INSTRUCTIONS FOR THE TASK: The job is to output each record again, character for character.

Stored data entries:
# # #
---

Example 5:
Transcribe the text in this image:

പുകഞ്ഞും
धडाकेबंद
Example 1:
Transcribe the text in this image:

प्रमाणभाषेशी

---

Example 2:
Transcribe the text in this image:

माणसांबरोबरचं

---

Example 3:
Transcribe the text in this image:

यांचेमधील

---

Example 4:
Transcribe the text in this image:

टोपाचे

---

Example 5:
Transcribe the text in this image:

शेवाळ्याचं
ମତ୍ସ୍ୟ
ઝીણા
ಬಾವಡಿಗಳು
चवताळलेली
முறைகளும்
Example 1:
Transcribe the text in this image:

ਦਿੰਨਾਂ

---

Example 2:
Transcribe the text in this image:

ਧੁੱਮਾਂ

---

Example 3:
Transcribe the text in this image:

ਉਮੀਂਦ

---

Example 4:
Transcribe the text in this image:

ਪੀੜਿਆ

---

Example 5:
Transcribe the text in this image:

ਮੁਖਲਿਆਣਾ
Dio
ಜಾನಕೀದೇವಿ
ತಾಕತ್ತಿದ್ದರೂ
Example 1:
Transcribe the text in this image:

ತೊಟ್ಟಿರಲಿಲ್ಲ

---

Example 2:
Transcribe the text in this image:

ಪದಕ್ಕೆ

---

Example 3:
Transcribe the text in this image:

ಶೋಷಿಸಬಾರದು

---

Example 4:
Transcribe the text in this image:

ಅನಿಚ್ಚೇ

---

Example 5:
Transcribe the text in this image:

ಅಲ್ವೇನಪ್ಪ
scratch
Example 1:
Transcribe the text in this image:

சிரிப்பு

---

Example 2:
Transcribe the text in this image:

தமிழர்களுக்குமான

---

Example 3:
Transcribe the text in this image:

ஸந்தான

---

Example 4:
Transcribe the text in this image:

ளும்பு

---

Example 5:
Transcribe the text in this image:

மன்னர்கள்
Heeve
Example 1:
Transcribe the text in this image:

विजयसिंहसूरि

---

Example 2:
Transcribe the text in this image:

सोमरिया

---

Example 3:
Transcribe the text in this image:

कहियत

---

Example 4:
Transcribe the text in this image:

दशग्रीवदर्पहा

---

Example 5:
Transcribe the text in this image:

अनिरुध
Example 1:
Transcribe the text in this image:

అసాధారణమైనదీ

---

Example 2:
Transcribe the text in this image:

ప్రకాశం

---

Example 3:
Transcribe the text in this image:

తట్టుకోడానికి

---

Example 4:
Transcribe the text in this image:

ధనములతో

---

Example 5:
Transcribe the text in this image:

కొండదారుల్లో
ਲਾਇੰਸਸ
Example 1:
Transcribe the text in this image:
# # #
THE ANSWER:
---

Example 5:
Transcribe the text in this image:

പുകഞ്ഞും
धडाकेबंद
Example 1:
Transcribe the text in this image:

प्रमाणभाषेशी

---

Example 2:
Transcribe the text in this image:

माणसांबरोबरचं

---

Example 3:
Transcribe the text in this image:

यांचेमधील

---

Example 4:
Transcribe the text in this image:

टोपाचे

---

Example 5:
Transcribe the text in this image:

शेवाळ्याचं
ମତ୍ସ୍ୟ
ઝીણા
ಬಾವಡಿಗಳು
चवताळलेली
முறைகளும்
Example 1:
Transcribe the text in this image:

ਦਿੰਨਾਂ

---

Example 2:
Transcribe the text in this image:

ਧੁੱਮਾਂ

---

Example 3:
Transcribe the text in this image:

ਉਮੀਂਦ

---

Example 4:
Transcribe the text in this image:

ਪੀੜਿਆ

---

Example 5:
Transcribe the text in this image:

ਮੁਖਲਿਆਣਾ
Dio
ಜಾನಕೀದೇವಿ
ತಾಕತ್ತಿದ್ದರೂ
Example 1:
Transcribe the text in this image:

ತೊಟ್ಟಿರಲಿಲ್ಲ

---

Example 2:
Transcribe the text in this image:

ಪದಕ್ಕೆ

---

Example 3:
Transcribe the text in this image:

ಶೋಷಿಸಬಾರದು

---

Example 4:
Transcribe the text in this image:

ಅನಿಚ್ಚೇ

---

Example 5:
Transcribe the text in this image:

ಅಲ್ವೇನಪ್ಪ
scratch
Example 1:
Transcribe the text in this image:

சிரிப்பு

---

Example 2:
Transcribe the text in this image:

தமிழர்களுக்குமான

---

Example 3:
Transcribe the text in this image:

ஸந்தான

---

Example 4:
Transcribe the text in this image:

ளும்பு

---

Example 5:
Transcribe the text in this image:

மன்னர்கள்
Heeve
Example 1:
Transcribe the text in this image:

विजयसिंहसूरि

---

Example 2:
Transcribe the text in this image:

सोमरिया

---

Example 3:
Transcribe the text in this image:

कहियत

---

Example 4:
Transcribe the text in this image:

दशग्रीवदर्पहा

---

Example 5:
Transcribe the text in this image:

अनिरुध
Example 1:
Transcribe the text in this image:

అసాధారణమైనదీ

---

Example 2:
Transcribe the text in this image:

ప్రకాశం

---

Example 3:
Transcribe the text in this image:

తట్టుకోడానికి

---

Example 4:
Transcribe the text in this image:

ధనములతో

---

Example 5:
Transcribe the text in this image:

కొండదారుల్లో
ਲਾਇੰਸਸ
Example 1:
Transcribe the text in this image:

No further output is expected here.